_SELECTED EXCERPT:_
┄┄┄┄┄┄┄┄┄┄

So when we think about models, we start with an idea, but in the end it needs to be expressed in a form that suggests an architecture. That architecture specifies how we take in data and make outputs in the form of predictions, or something that can be transformed to them. With that in place, we need an algorithm to search the parameter space of the model, and a way to evaluate how well the model is doing. While this is enough to produce results, it only gets us the bare minimum.
We will see demonstrations of all of these components throughout the book, and how they work together to produce results. Beyond these components, there are many more things we have to do to prepare the data for modeling, help us interpret those results, understand the model’s performance, and get a sense of its limitations.
2.5 Some Clarifications
You will sometimes see models referred to as a specific statistic, a particular aspect of the model, or an algorithm. This is often a source of confusion for those early on in their data science journey, because the terms don’t really refer to what the model represents. For example, a t-test is a statistical result, not a model in and of itself. Similarly, some refer to ‘logit model’ or ‘probit model’, but these are link functions used in fitting what is in fact the same model, which we’ll cover in detail later. A ‘classifier’ tells you the task of the model, but not what the model is. ‘OLS’ is an estimation technique used for many types of models, etc., not just another name for linear regression. Machine learning can potentially be used to fit any model, and is not a specific collection of models.
All this is to say that it’s good to be clear about the model, and to try to keep it distinguished from specific aspects or implementations of it. Sometimes the nomenclature can’t help but get a little fuzzy, and that’s okay. Again though, at the core of a model is the idea that specifies the relationship between the features and target.
2.6 Key Steps in Modeling
When it comes to modeling, there are a few key steps that you should always keep in mind. These are not necessarily exhaustive, but we feel they’re a good way to think about how to approach modeling in data science.

┄┄┄┄┄┄┄┄┄┄

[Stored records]
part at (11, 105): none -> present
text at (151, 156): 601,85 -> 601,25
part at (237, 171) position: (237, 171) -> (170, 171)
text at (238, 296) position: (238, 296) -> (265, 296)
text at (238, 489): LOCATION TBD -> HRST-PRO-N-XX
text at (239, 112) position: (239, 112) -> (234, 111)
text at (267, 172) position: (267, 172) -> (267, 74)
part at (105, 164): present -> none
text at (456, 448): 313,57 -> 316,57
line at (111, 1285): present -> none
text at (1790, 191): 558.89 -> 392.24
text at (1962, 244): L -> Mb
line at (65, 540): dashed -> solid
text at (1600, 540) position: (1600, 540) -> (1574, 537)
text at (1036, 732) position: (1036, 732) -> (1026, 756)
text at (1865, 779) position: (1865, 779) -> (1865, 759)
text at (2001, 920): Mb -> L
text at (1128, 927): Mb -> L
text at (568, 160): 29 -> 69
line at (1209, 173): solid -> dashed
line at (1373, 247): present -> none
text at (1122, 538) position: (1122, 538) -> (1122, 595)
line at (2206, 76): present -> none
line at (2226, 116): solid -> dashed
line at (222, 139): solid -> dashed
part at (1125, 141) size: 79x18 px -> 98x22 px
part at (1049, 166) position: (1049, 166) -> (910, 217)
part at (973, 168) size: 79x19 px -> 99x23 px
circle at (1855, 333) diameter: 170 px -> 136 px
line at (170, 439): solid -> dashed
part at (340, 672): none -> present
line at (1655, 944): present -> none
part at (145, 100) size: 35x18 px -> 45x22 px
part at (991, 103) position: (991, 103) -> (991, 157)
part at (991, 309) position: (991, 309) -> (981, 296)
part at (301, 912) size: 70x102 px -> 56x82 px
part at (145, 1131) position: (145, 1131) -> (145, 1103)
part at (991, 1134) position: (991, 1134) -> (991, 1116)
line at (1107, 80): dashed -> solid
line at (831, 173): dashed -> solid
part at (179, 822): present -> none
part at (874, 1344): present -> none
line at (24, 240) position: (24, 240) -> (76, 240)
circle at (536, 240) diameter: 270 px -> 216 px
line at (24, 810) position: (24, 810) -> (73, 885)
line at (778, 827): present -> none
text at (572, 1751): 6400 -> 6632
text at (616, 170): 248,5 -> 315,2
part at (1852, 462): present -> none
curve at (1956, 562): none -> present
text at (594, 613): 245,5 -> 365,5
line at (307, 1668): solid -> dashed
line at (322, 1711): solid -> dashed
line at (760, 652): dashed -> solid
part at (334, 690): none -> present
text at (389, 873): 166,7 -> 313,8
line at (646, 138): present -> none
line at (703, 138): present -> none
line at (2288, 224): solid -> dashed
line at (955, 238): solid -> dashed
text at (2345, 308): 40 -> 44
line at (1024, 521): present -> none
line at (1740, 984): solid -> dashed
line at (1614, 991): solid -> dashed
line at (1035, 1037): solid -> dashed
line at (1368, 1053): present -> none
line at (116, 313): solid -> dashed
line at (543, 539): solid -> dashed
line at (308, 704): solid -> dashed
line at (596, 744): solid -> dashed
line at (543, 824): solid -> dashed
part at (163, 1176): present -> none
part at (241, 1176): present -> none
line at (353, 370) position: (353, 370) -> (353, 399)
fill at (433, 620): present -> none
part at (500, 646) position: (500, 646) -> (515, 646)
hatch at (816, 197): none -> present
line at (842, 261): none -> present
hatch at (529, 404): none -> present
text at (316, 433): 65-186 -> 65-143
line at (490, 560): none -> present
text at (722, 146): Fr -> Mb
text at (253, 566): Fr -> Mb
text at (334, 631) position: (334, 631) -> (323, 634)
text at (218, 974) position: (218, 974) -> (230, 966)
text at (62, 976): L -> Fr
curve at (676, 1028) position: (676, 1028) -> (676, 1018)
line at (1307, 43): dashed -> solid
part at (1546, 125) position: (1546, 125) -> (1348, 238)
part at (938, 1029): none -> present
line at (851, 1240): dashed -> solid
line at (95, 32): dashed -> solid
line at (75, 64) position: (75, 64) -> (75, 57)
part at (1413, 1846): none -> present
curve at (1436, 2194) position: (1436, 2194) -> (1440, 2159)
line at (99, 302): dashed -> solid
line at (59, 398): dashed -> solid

┄┄┄┄┄┄┄┄┄┄

_EXERCISE TASK:_
Rewrite the passage on modeling, beginning at the words "We will see" and stopping after "of its limitations.", with each "components" changed to "building blocks".

_SOLUTION TO THIS EXERCISE:_
We will see demonstrations of all of these building blocks throughout the book, and how they work together to produce results. Beyond these building blocks, there are many more things we have to do to prepare the data for modeling, help us interpret those results, understand the model’s performance, and get a sense of its limitations.